Ernst Jünger in the modern world

Few accounts of war match the power of Jünger’s writing in Storm of Steel. His ability to convey the sights, sounds, and emotions of combat transports readers to the front lines, allowing them to glimpse the impact of war on the human psyche.

Jünger’s prose is marked by its honesty and candour as he confronts the horrors of war with unflinching realism. From the chaos and carnage of the battlefield to the moments of camaraderie and solidarity among soldiers, Storm of Steel offers a multifaceted portrait of the human condition in extremis.

Ernst Jünger’s wartime experiences played a significant role in shaping his evolution towards embracing the concept of the anarch. Influenced by thinkers such as Friedrich Nietzsche and Max Stirner, he developed a nuanced critique of hierarchical structures and a vision of independence grounded in existential authenticity.

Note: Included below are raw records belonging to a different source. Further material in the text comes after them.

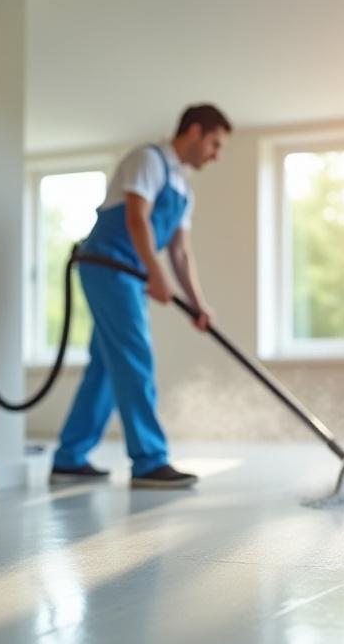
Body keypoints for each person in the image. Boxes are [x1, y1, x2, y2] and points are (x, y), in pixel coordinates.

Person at [52, 104, 230, 488]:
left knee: (105, 365)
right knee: (134, 356)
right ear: (195, 131)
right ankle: (149, 460)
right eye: (215, 144)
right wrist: (155, 272)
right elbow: (136, 218)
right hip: (109, 267)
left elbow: (181, 252)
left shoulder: (184, 188)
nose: (217, 155)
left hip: (130, 274)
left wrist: (198, 304)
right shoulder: (146, 160)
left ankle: (69, 457)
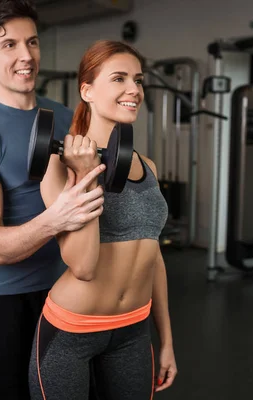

Jünger’s philosophy of personal freedom and self-determination resonates deeply with contemporary concerns about the ineptitude and short-termism of modern governance. The anarch offers a pathway to resilience, adaptability, and empowerment in the face of uncertainty and change.

Jünger challenges us to reexamine our relationship with authority and tradition, encouraging a spirit of critical inquiry. His life serves as a testament to the power of continual intellectual curiosity.

Throughout his prolific literary career, Jünger delved into a wide range of subjects, from philosophy and politics to science and art. His writings reflect a profound engagement with the complexities of the human condition, offering insights that remain relevant and thought-provoking in our own time.

We can draw inspiration from Jünger’s commitment to living authentically and freely in the modern world, guided by our own principles and convictions. His legacy reminds us of the enduring value of individual autonomy and the importance of always questioning prevailing assumptions.